- Problem statement -
Write out, word for word, the lines of the items below, beginning with the line that contains "SQL Data Warehouse 데이터베이스를" and continuing through the last line of the items.

[Stored records]
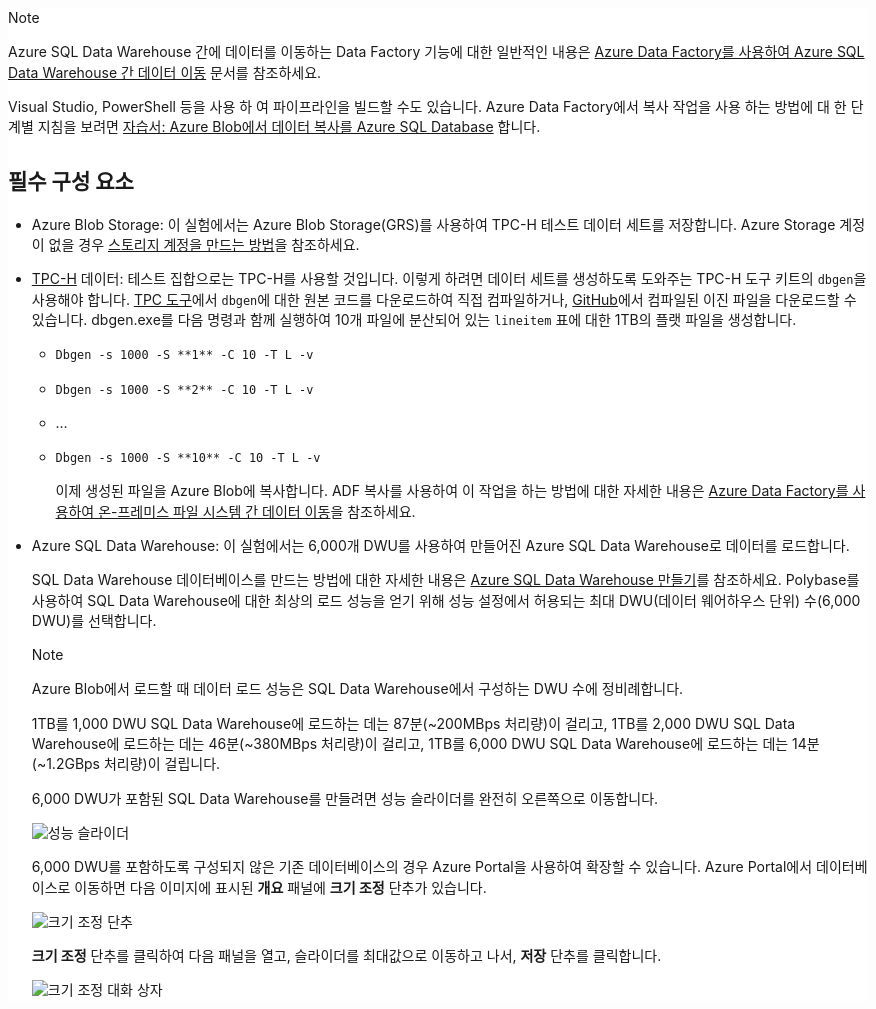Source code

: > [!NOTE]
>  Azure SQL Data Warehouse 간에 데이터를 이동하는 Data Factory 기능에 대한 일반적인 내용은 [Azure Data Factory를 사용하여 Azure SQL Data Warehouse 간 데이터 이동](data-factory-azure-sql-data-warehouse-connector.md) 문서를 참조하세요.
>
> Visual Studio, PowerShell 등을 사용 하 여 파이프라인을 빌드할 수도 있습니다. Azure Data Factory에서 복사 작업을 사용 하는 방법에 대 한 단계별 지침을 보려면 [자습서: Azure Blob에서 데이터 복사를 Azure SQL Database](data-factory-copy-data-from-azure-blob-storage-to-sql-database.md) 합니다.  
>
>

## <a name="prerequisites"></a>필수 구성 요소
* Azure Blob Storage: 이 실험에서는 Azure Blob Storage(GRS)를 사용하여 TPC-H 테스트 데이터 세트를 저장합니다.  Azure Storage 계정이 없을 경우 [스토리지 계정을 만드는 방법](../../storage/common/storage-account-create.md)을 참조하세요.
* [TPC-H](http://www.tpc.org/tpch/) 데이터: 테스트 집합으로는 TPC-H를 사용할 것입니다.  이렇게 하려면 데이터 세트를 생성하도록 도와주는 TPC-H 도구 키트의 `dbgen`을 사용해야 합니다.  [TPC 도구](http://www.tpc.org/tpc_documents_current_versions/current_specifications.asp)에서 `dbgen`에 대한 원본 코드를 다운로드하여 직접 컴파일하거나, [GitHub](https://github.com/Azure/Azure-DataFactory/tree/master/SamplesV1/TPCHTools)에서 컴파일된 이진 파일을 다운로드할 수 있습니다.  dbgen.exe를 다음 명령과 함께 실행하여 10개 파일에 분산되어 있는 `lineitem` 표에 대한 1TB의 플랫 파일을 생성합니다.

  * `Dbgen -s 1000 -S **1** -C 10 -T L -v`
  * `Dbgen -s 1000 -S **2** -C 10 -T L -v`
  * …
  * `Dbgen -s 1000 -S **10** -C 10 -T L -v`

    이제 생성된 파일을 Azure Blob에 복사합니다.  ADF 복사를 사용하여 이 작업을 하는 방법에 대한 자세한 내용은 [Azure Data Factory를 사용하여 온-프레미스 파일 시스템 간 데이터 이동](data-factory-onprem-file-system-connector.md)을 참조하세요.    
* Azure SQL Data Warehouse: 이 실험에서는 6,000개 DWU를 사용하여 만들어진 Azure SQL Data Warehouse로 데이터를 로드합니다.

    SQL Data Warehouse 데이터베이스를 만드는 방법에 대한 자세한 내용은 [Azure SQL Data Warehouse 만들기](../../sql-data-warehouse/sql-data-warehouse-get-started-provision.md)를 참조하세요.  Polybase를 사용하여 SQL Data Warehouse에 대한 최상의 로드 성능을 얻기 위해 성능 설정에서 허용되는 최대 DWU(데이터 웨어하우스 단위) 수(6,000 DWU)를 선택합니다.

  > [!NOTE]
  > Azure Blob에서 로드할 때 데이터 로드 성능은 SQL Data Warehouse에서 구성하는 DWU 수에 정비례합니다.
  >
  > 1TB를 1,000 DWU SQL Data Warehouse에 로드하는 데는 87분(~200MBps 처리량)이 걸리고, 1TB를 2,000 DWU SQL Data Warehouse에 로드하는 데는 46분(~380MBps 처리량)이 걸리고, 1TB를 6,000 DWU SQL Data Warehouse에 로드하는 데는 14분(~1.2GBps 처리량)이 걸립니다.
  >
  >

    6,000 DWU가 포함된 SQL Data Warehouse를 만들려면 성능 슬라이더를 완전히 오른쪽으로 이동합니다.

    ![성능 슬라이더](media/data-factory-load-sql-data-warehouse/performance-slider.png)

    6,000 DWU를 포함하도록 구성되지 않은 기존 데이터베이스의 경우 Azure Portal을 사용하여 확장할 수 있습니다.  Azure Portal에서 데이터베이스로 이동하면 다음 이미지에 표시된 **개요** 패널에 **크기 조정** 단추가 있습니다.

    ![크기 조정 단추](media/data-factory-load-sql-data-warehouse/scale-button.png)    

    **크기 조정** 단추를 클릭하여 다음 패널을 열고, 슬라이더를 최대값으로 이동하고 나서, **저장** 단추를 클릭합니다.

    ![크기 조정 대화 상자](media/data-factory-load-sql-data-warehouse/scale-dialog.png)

- Task result -
    SQL Data Warehouse 데이터베이스를 만드는 방법에 대한 자세한 내용은 [Azure SQL Data Warehouse 만들기](../../sql-data-warehouse/sql-data-warehouse-get-started-provision.md)를 참조하세요.  Polybase를 사용하여 SQL Data Warehouse에 대한 최상의 로드 성능을 얻기 위해 성능 설정에서 허용되는 최대 DWU(데이터 웨어하우스 단위) 수(6,000 DWU)를 선택합니다.

  > [!NOTE]
  > Azure Blob에서 로드할 때 데이터 로드 성능은 SQL Data Warehouse에서 구성하는 DWU 수에 정비례합니다.
  >
  > 1TB를 1,000 DWU SQL Data Warehouse에 로드하는 데는 87분(~200MBps 처리량)이 걸리고, 1TB를 2,000 DWU SQL Data Warehouse에 로드하는 데는 46분(~380MBps 처리량)이 걸리고, 1TB를 6,000 DWU SQL Data Warehouse에 로드하는 데는 14분(~1.2GBps 처리량)이 걸립니다.
  >
  >

    6,000 DWU가 포함된 SQL Data Warehouse를 만들려면 성능 슬라이더를 완전히 오른쪽으로 이동합니다.

    ![성능 슬라이더](media/data-factory-load-sql-data-warehouse/performance-slider.png)

    6,000 DWU를 포함하도록 구성되지 않은 기존 데이터베이스의 경우 Azure Portal을 사용하여 확장할 수 있습니다.  Azure Portal에서 데이터베이스로 이동하면 다음 이미지에 표시된 **개요** 패널에 **크기 조정** 단추가 있습니다.

    ![크기 조정 단추](media/data-factory-load-sql-data-warehouse/scale-button.png)    

    **크기 조정** 단추를 클릭하여 다음 패널을 열고, 슬라이더를 최대값으로 이동하고 나서, **저장** 단추를 클릭합니다.

    ![크기 조정 대화 상자](media/data-factory-load-sql-data-warehouse/scale-dialog.png)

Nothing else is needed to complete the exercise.